• [What to do] Reproduce, unaltered, the line with "Thompson Hospitality, the" along with every line that follows it in the records, up to the last.

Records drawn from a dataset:

────────────────

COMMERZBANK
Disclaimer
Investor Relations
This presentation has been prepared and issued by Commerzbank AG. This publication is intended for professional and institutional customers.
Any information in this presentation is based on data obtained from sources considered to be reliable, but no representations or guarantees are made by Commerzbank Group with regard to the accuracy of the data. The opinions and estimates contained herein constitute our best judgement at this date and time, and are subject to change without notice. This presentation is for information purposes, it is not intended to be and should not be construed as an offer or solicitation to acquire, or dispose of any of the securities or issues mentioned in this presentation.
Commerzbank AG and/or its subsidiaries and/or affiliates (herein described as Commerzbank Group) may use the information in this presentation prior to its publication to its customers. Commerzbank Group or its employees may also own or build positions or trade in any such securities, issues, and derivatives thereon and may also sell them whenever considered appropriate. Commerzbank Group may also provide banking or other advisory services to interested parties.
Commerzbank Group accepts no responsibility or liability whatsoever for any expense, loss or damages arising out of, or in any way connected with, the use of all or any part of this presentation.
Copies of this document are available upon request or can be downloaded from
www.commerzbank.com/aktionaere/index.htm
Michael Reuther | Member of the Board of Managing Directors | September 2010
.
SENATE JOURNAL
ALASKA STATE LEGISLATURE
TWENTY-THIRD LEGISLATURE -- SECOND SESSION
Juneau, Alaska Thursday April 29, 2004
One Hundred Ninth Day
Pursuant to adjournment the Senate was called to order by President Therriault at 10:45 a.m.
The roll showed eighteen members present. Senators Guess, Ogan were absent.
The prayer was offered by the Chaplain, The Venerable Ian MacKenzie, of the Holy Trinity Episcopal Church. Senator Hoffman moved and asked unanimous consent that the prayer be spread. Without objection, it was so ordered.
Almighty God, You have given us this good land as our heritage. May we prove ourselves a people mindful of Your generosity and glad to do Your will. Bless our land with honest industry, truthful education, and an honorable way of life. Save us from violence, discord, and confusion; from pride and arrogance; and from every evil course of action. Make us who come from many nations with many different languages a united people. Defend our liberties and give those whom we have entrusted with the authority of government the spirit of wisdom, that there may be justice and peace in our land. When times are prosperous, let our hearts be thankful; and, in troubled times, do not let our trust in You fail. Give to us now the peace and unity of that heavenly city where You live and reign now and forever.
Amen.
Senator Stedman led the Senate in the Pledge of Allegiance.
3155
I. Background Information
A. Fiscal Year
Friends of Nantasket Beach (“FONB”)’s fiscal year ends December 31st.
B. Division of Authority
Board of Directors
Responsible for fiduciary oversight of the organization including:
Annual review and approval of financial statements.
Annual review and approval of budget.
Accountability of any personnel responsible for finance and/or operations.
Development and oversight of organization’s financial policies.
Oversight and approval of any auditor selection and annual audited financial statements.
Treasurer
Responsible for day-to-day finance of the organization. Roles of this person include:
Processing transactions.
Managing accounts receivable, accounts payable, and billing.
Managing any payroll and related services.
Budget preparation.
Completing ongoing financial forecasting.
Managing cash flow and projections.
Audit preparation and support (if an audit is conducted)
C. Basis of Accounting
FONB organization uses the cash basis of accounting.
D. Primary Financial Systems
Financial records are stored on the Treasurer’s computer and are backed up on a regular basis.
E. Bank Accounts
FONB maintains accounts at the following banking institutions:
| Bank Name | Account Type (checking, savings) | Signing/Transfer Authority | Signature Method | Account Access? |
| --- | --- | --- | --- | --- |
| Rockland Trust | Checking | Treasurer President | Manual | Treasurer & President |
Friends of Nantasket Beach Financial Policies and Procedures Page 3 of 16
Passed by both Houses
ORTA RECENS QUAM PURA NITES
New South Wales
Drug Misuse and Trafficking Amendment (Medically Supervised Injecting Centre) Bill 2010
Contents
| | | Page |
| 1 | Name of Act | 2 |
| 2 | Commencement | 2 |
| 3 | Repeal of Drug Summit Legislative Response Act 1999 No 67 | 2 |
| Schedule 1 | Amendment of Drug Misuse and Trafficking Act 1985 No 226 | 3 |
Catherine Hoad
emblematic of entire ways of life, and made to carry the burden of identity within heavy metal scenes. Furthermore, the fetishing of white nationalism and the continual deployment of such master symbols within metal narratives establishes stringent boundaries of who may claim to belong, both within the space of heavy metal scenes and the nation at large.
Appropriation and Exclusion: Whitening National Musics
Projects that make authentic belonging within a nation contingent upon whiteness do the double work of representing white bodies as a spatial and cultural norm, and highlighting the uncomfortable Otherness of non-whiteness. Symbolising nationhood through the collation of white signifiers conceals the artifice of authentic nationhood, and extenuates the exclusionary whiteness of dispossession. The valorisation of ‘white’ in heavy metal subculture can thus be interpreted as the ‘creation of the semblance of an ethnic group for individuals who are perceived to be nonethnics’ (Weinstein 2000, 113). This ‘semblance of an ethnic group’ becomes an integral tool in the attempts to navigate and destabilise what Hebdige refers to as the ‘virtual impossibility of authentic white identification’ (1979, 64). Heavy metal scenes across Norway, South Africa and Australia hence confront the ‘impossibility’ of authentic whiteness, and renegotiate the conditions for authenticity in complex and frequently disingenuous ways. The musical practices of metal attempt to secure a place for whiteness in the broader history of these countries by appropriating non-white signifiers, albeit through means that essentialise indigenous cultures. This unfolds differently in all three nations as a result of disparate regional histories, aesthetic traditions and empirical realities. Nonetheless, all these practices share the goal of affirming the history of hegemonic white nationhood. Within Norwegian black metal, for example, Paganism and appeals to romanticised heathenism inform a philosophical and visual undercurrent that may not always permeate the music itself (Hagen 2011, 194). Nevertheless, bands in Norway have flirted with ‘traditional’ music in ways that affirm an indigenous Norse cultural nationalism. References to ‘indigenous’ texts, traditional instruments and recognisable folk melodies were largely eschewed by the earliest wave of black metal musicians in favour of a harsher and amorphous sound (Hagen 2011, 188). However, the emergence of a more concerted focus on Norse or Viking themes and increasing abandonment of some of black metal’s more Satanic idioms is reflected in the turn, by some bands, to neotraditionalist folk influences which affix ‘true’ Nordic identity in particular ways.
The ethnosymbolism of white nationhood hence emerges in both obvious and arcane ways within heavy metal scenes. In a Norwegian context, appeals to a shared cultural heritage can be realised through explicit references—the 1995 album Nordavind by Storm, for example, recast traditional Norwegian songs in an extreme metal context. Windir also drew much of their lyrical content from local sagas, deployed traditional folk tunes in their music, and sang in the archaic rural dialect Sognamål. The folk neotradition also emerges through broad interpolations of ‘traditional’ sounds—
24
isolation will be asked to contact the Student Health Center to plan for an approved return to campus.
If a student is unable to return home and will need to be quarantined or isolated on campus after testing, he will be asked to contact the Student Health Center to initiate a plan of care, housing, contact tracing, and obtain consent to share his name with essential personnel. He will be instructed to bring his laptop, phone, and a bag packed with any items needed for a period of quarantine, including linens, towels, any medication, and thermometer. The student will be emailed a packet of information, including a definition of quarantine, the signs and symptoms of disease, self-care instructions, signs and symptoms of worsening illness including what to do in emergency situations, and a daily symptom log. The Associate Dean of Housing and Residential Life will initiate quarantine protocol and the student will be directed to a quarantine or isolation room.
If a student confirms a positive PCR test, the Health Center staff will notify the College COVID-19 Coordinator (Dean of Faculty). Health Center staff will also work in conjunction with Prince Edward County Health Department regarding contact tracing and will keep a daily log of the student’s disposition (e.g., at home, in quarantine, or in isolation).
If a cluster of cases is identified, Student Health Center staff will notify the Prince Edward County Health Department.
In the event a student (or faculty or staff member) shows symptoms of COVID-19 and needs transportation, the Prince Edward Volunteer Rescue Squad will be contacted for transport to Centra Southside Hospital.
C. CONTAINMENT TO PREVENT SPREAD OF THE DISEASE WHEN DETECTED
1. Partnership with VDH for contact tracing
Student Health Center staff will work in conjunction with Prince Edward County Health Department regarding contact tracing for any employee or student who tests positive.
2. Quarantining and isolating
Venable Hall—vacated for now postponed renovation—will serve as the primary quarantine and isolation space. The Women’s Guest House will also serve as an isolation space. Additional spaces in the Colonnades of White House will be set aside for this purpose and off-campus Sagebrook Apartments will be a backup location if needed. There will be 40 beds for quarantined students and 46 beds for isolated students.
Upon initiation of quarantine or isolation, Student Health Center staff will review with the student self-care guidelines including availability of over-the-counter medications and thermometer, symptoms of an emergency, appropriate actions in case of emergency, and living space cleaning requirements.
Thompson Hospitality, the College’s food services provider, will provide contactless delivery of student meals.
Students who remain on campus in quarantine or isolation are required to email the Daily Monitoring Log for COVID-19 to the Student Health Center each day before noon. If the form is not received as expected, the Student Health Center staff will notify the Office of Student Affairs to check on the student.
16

────────────────

• [Answer]
Thompson Hospitality, the College’s food services provider, will provide contactless delivery of student meals.
Students who remain on campus in quarantine or isolation are required to email the Daily Monitoring Log for COVID-19 to the Student Health Center each day before noon. If the form is not received as expected, the Student Health Center staff will notify the Office of Student Affairs to check on the student.
16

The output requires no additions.